Usually, when people refer to this phenomenon, they're referencing the principle of Galilean relativity.

You can read the famous excerpt from Galileo's book here. He considered sailing on a smoothly-sailing ship, and noted that if you're in the hull, you don't notice the ship's motion in any physics experiment.

Specifically, things seem to fall completely normally when you're in a moving ship. Someone standing on the shore watching would think that objects in the ship are falling in parabolic trajectories with constant forward speed equal to the ship's speed, but someone in the ship thinks thinks they fall straight down.

++++++++++++++++++++

> _Problem 1_: Reproduce the passage on Galilean relativity word for word, starting at "Usually, when people" and ending at "fall straight down.".
> _Problem 2_: Rewrite every line of the listing below with "common name" changed to "vernacular name" and everything else left as is. Omit the pictures.

A few records:
++++++++++++++++++++

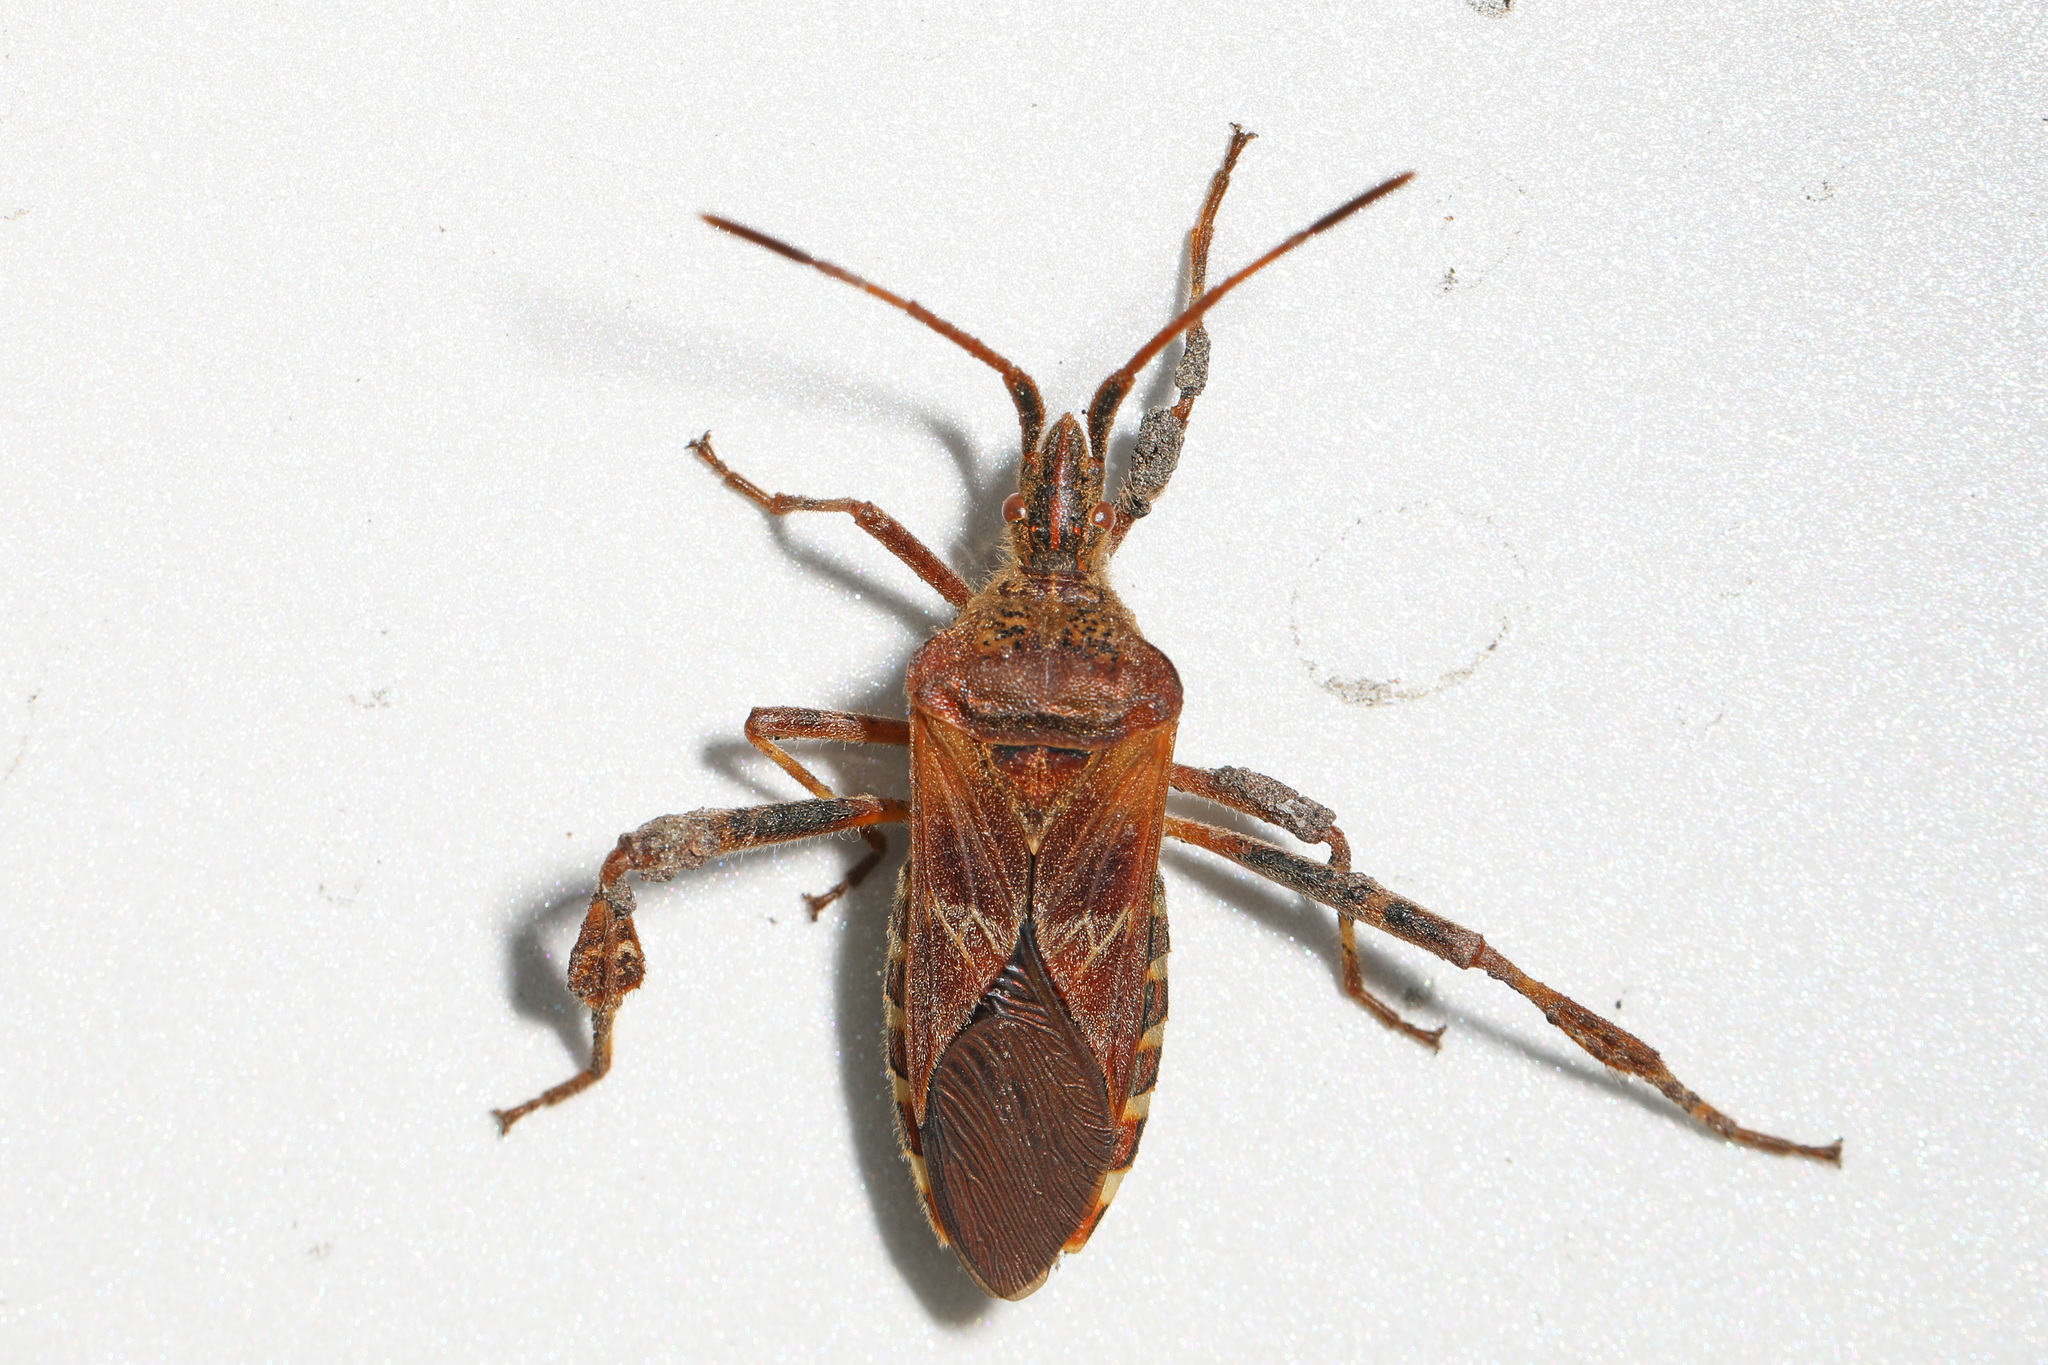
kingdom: Animalia
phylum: Arthropoda
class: Insecta
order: Hemiptera
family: Coreidae
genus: Leptoglossus
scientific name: Leptoglossus occidentalis
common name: Western conifer-seed bug
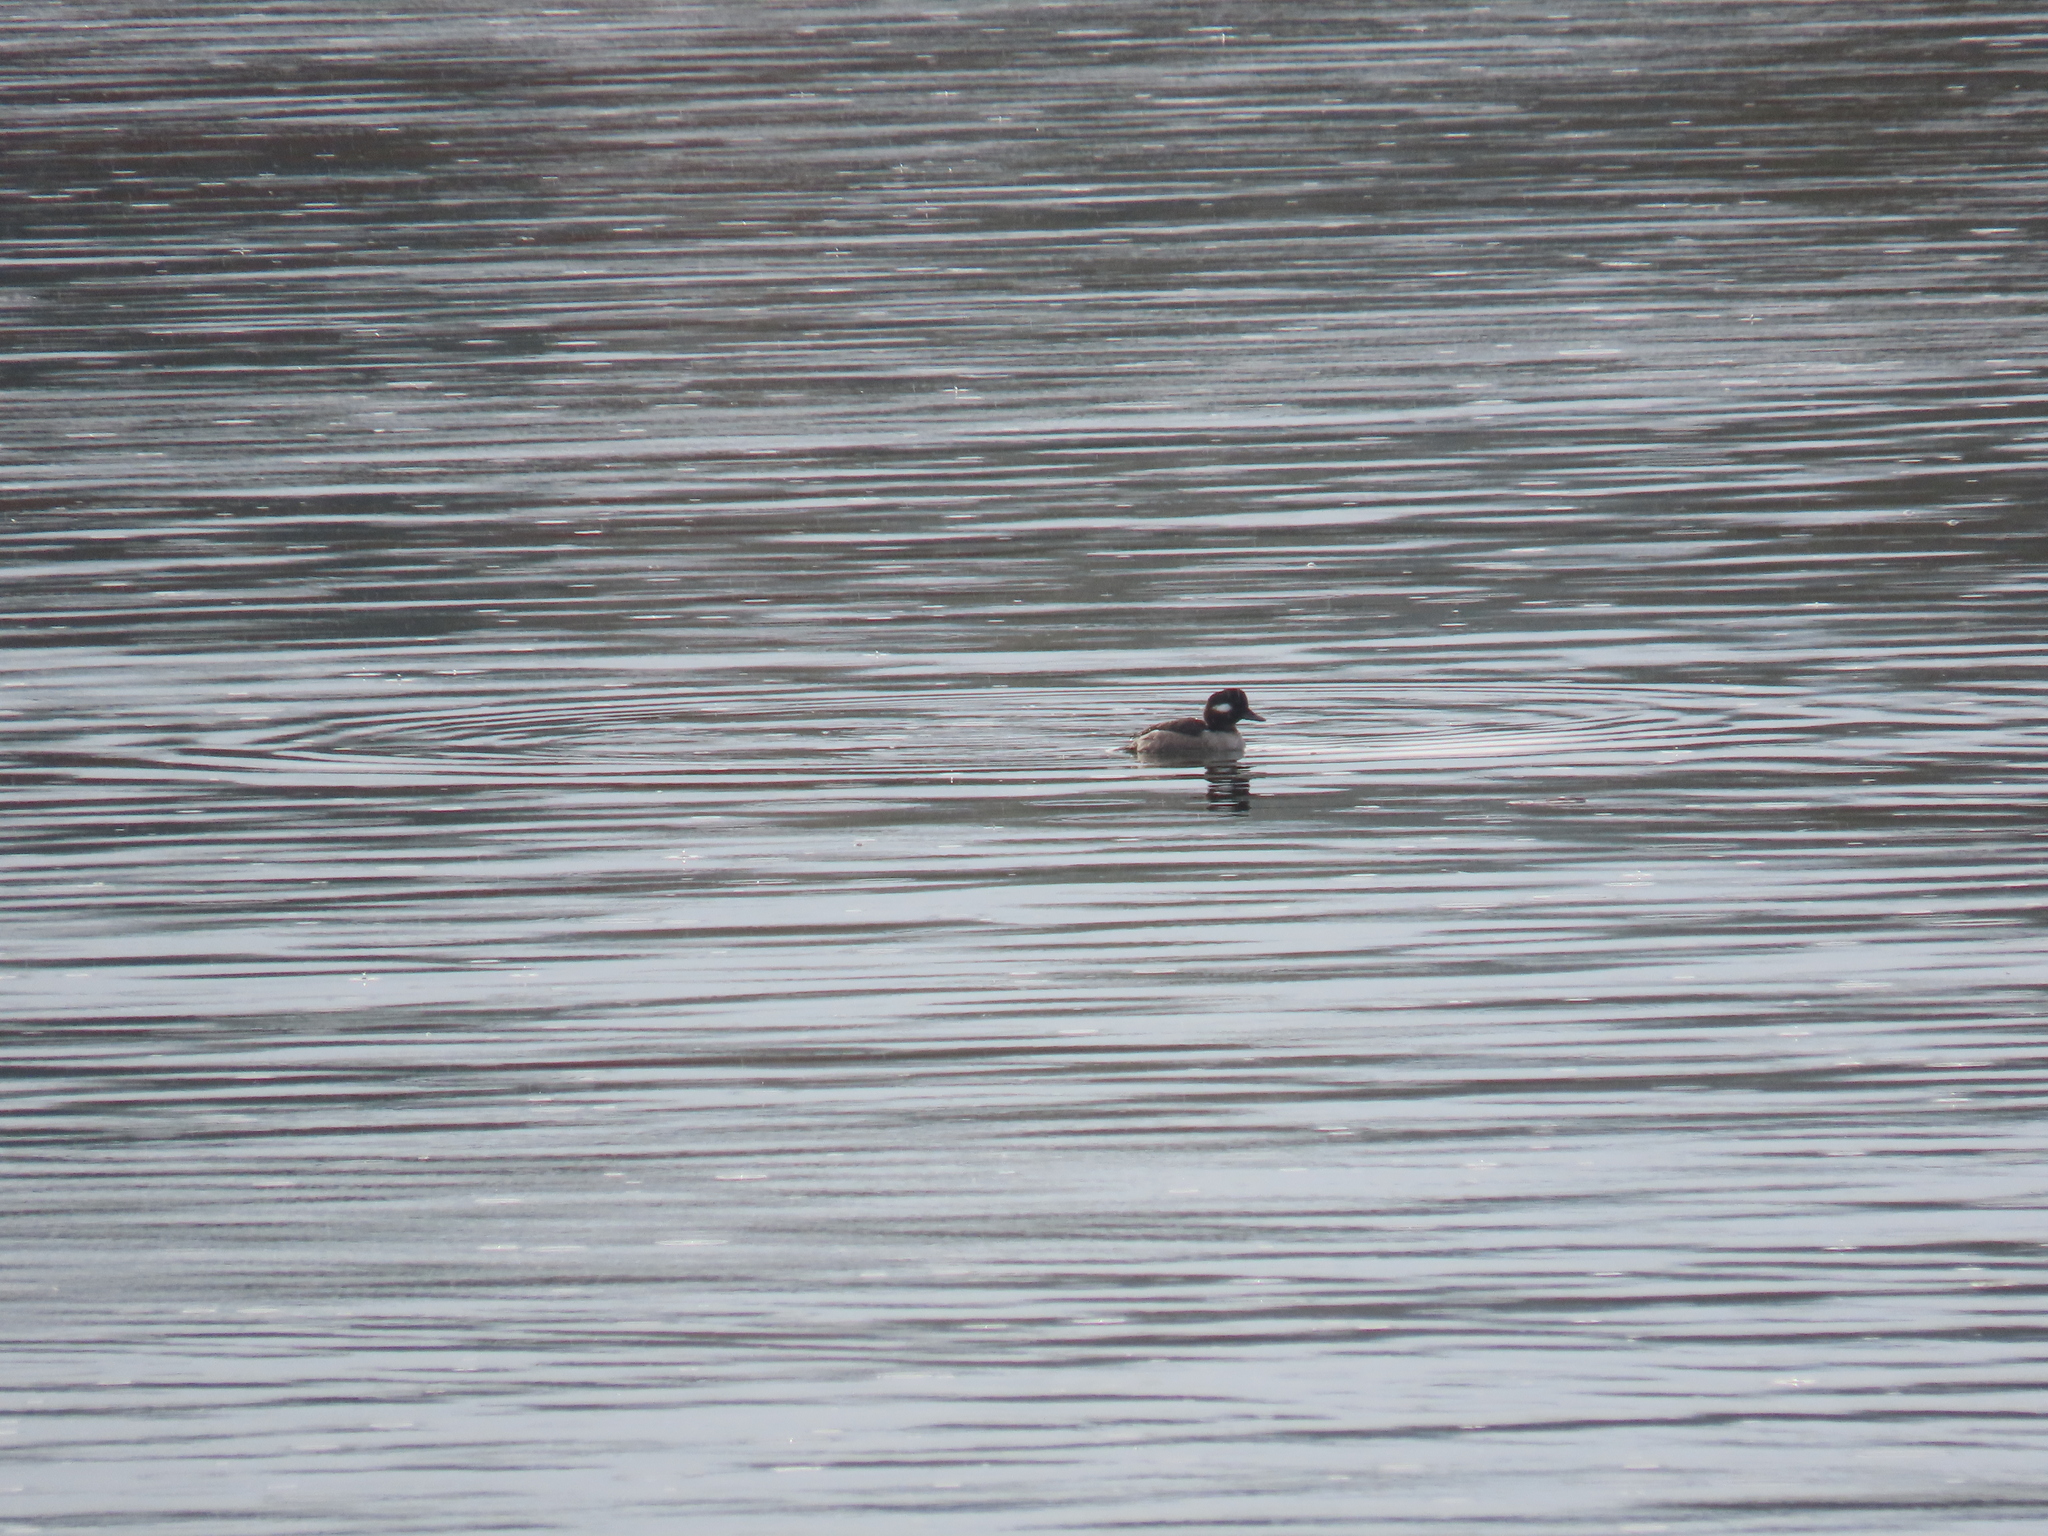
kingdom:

++++++++++++++++++++

> _Task answer 1_:
Usually, when people refer to this phenomenon, they're referencing the principle of Galilean relativity.

You can read the famous excerpt from Galileo's book here. He considered sailing on a smoothly-sailing ship, and noted that if you're in the hull, you don't notice the ship's motion in any physics experiment.

Specifically, things seem to fall completely normally when you're in a moving ship. Someone standing on the shore watching would think that objects in the ship are falling in parabolic trajectories with constant forward speed equal to the ship's speed, but someone in the ship thinks thinks they fall straight down.

> _Task answer 2_:
kingdom: Animalia
phylum: Arthropoda
class: Insecta
order: Hemiptera
family: Coreidae
genus: Leptoglossus
scientific name: Leptoglossus occidentalis
vernacular name: Western conifer-seed bug
kingdom:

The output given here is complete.